(RECORDS TO USE)

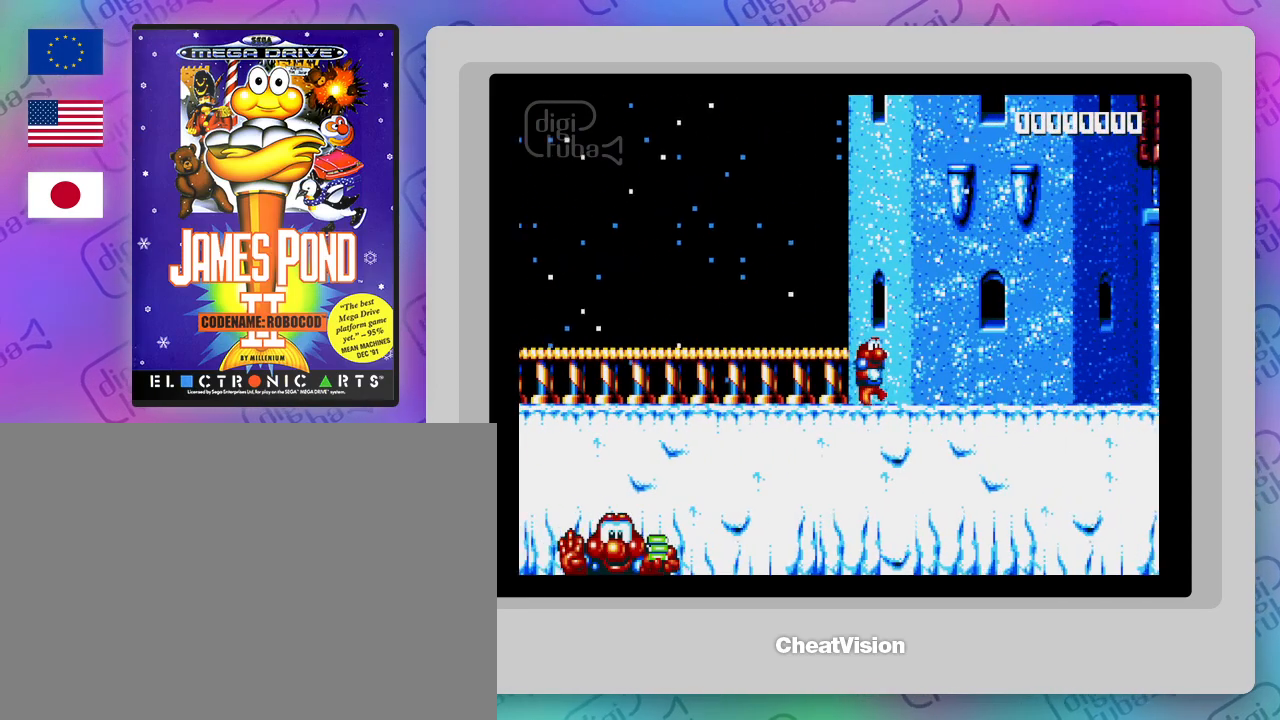
{"buttons": ["DPAD_RIGHT"], "events": []}
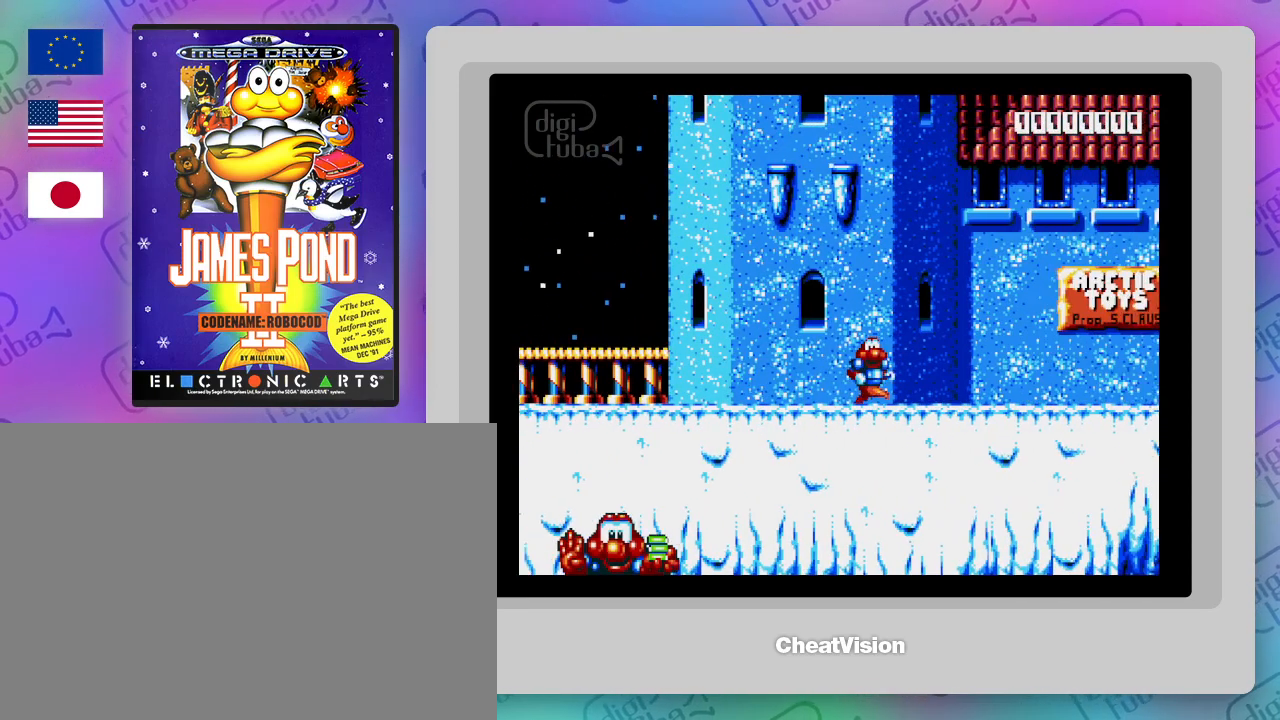
{"buttons": ["DPAD_RIGHT"], "events": []}
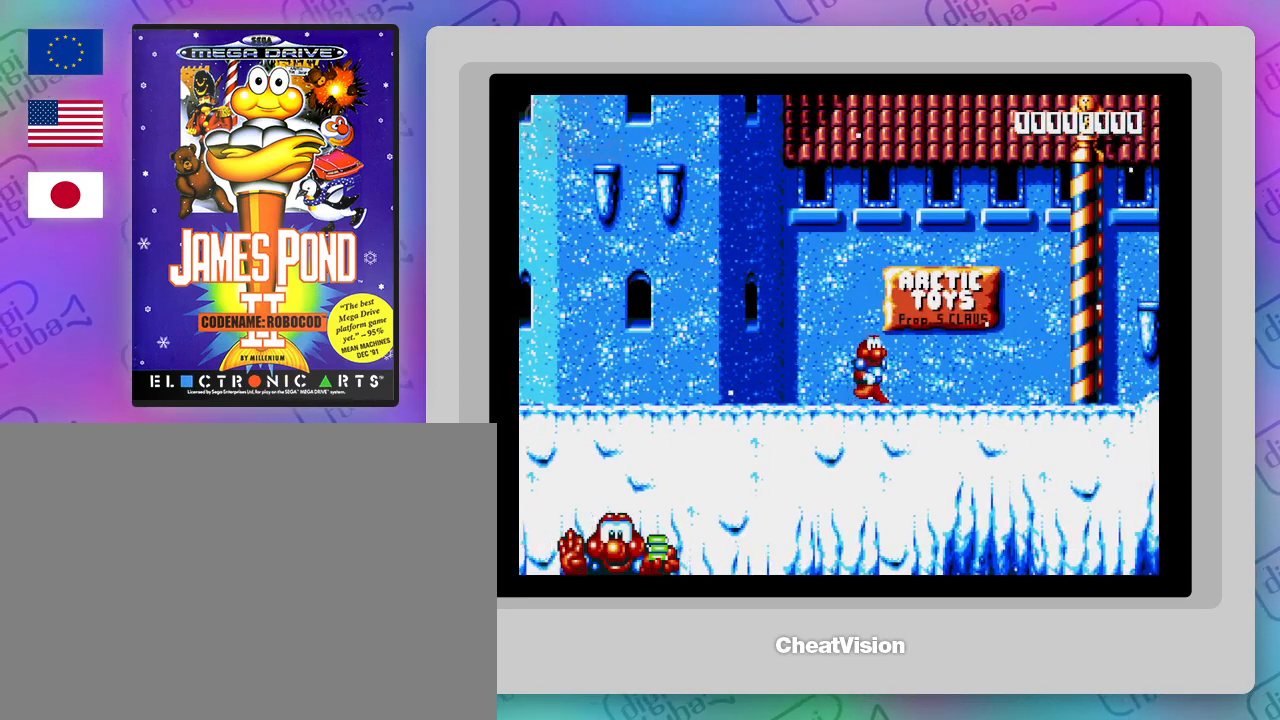
{"buttons": ["DPAD_RIGHT"], "events": []}
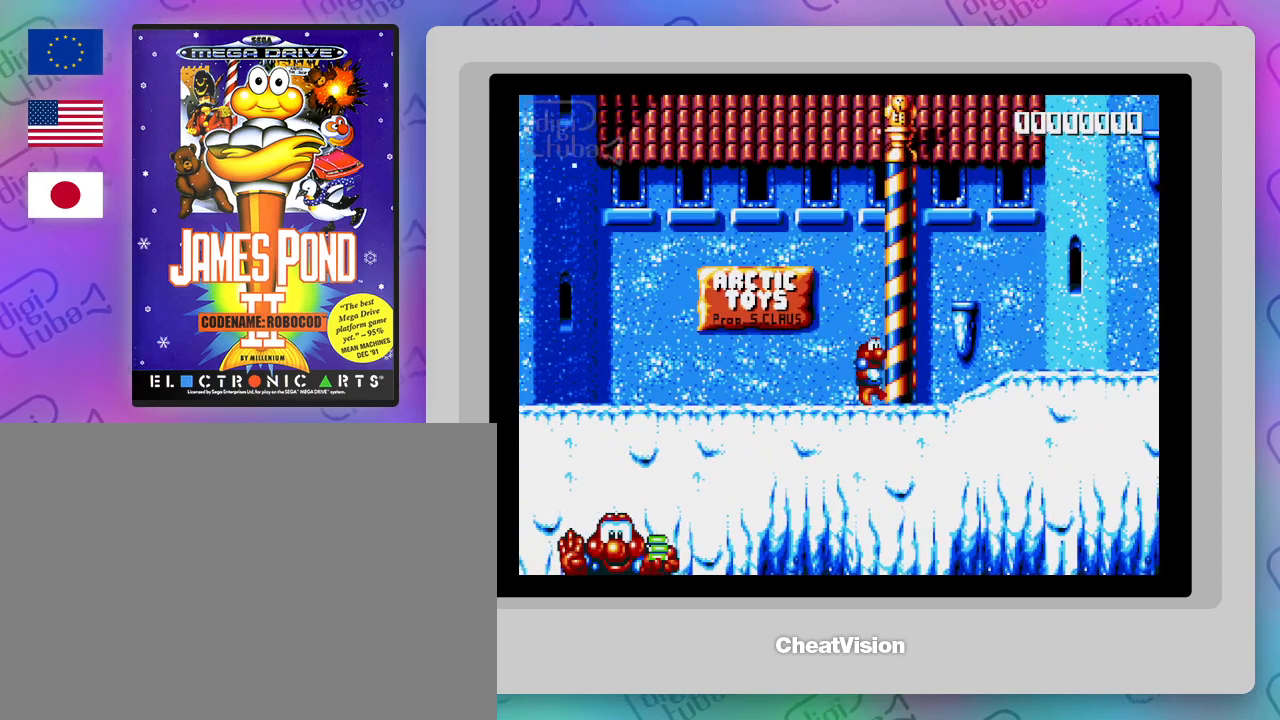
{"buttons": ["DPAD_RIGHT"], "events": []}
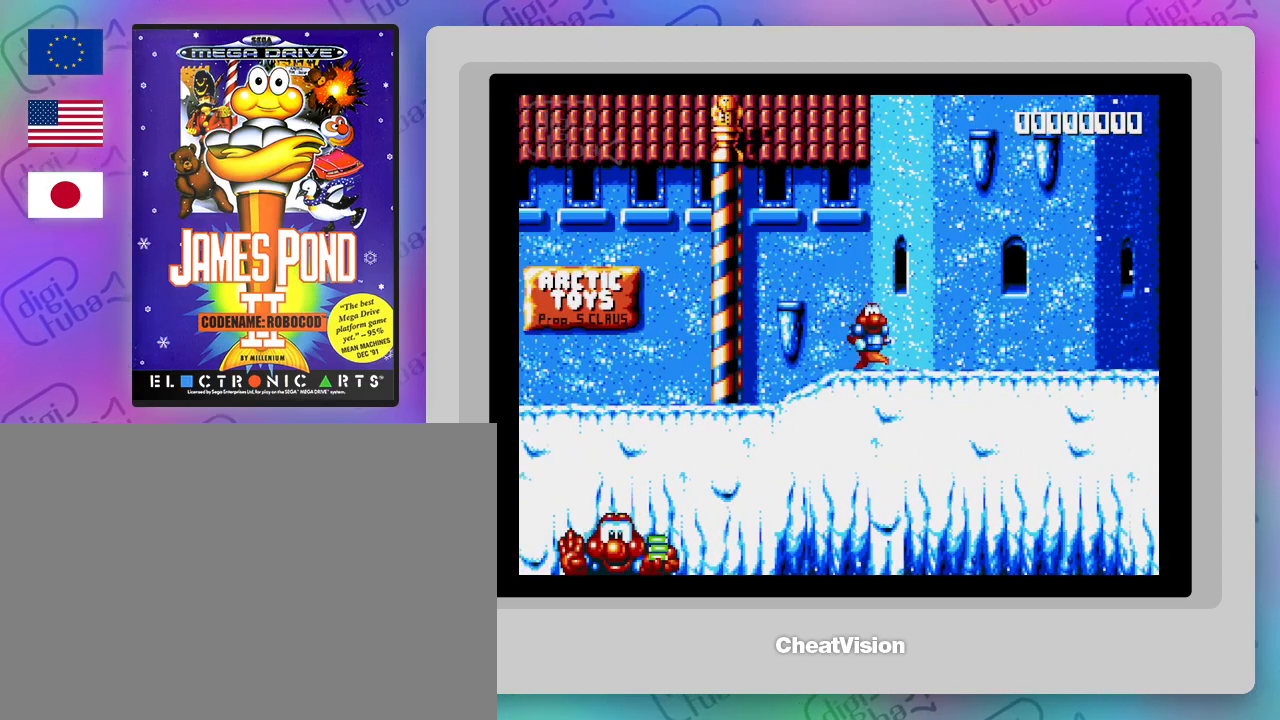
{"buttons": ["DPAD_RIGHT"], "events": []}
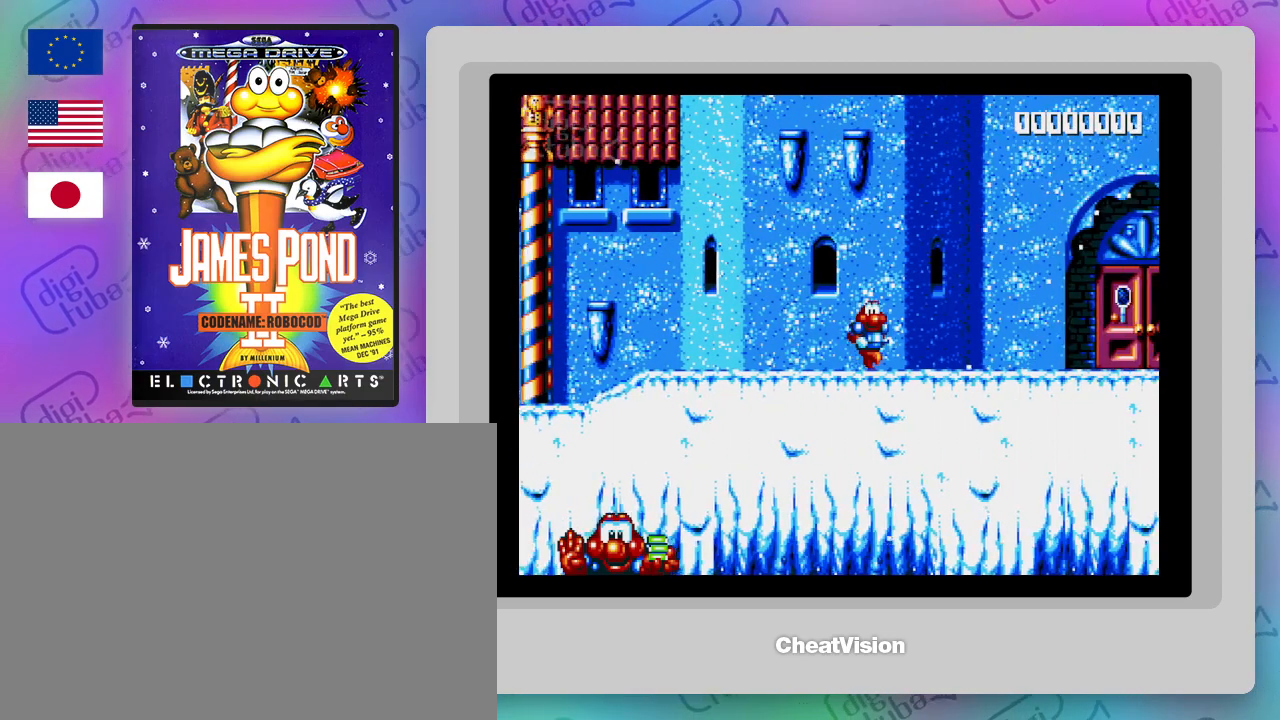
{"buttons": ["DPAD_RIGHT"], "events": []}
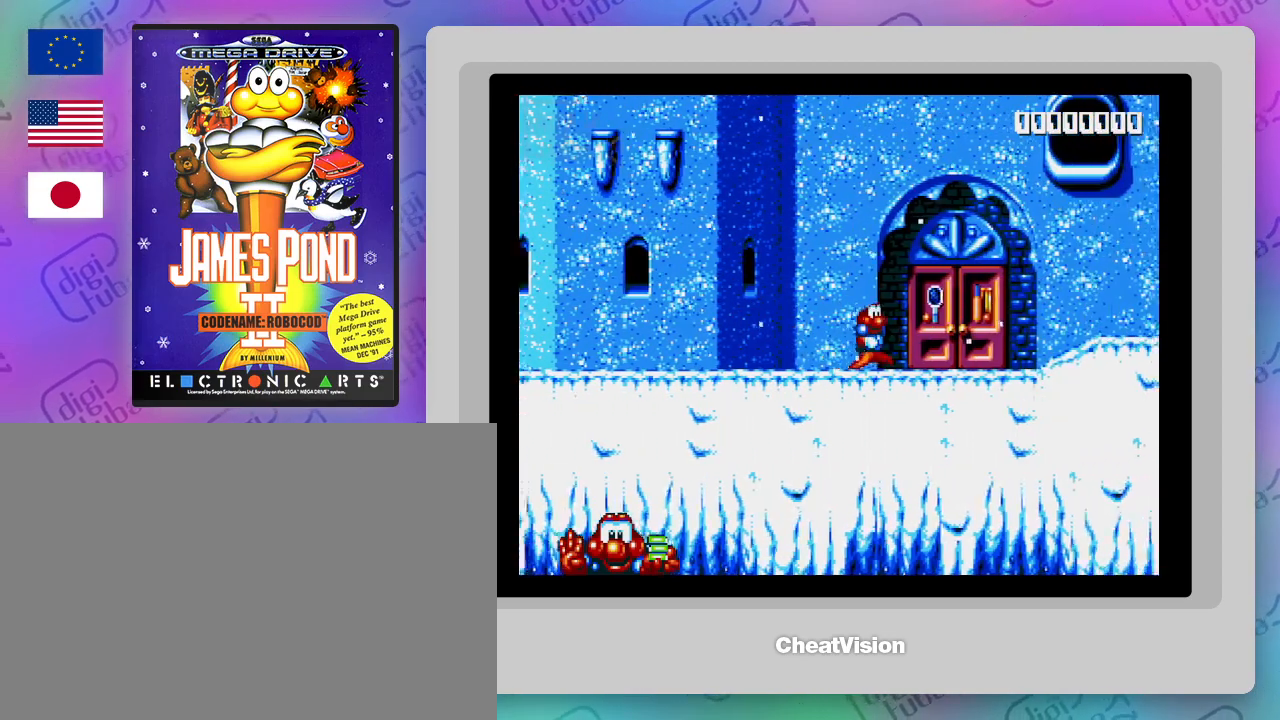
{"buttons": [], "events": [[283, "DPAD_RIGHT", "up"]]}
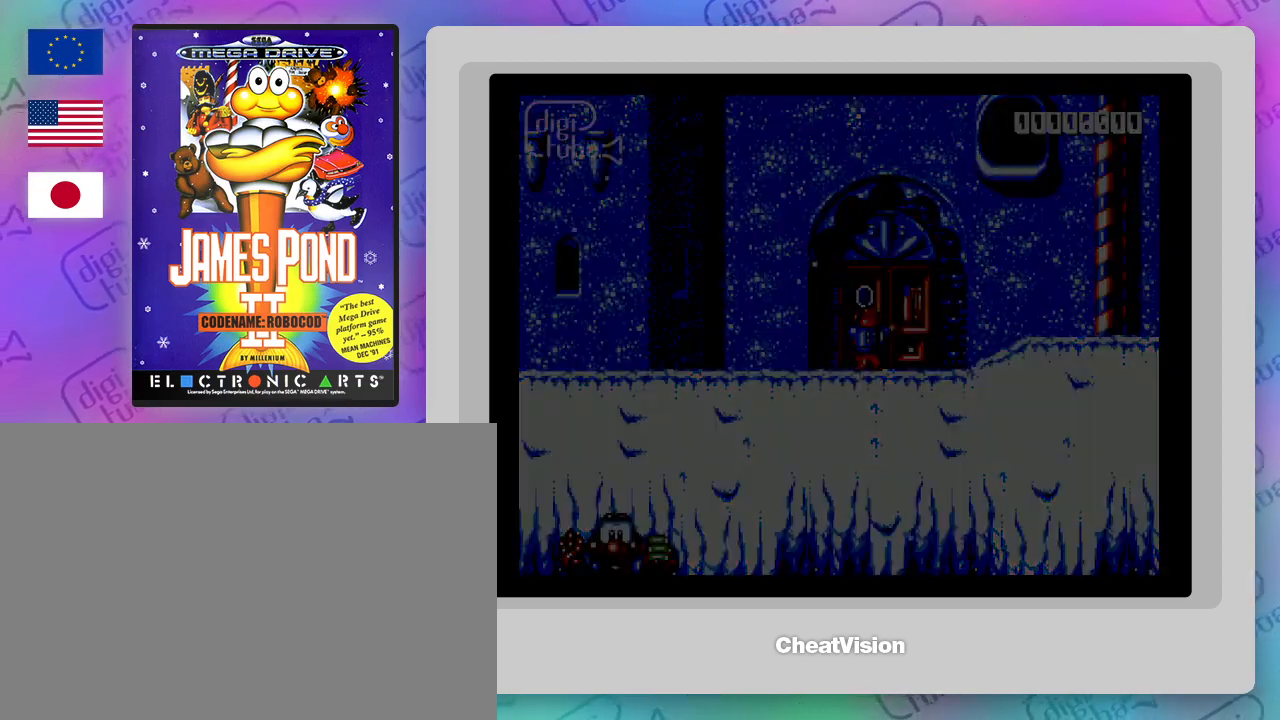
{"buttons": [], "events": []}
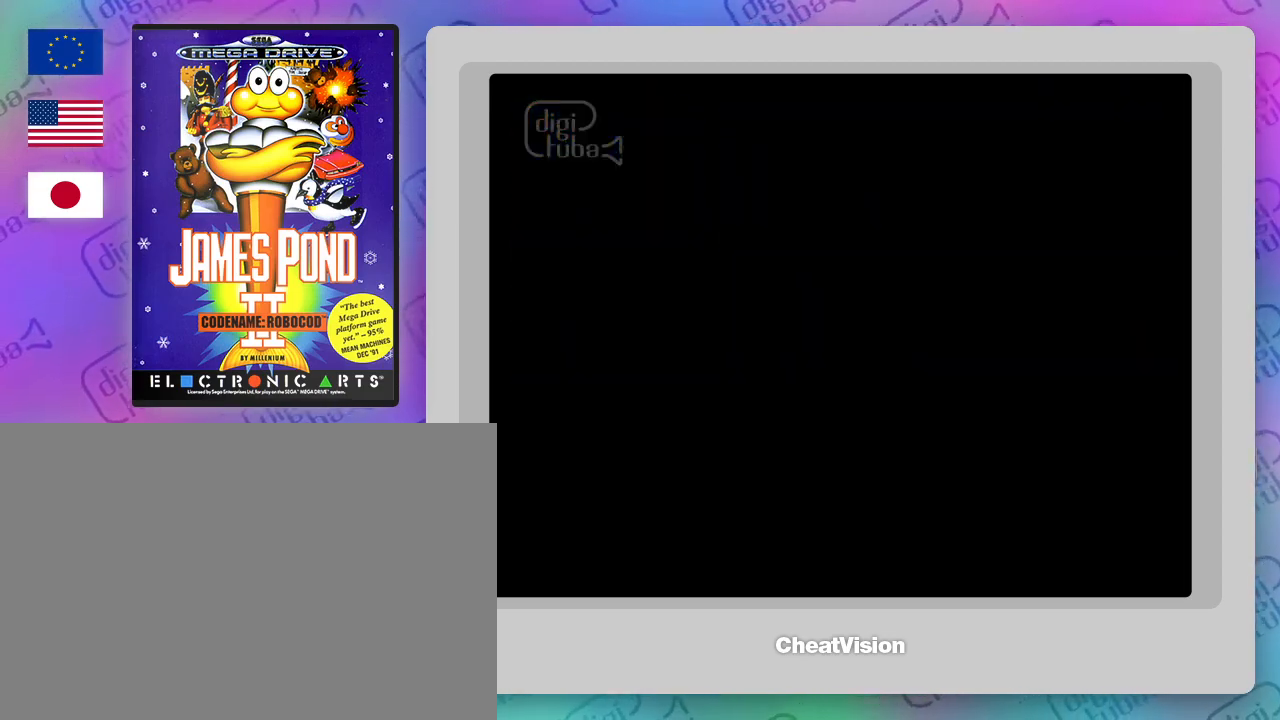
{"buttons": [], "events": []}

(End RECORDS TO USE)

- [TASK BRIEF]
An exact retyping of the entries, without images, is the required answer.

- [ANSWER TO THIS TASK]
{"buttons": ["DPAD_RIGHT"], "events": []}
{"buttons": ["DPAD_RIGHT"], "events": []}
{"buttons": ["DPAD_RIGHT"], "events": []}
{"buttons": ["DPAD_RIGHT"], "events": []}
{"buttons": ["DPAD_RIGHT"], "events": []}
{"buttons": ["DPAD_RIGHT"], "events": []}
{"buttons": [], "events": [[283, "DPAD_RIGHT", "up"]]}
{"buttons": [], "events": []}
{"buttons": [], "events": []}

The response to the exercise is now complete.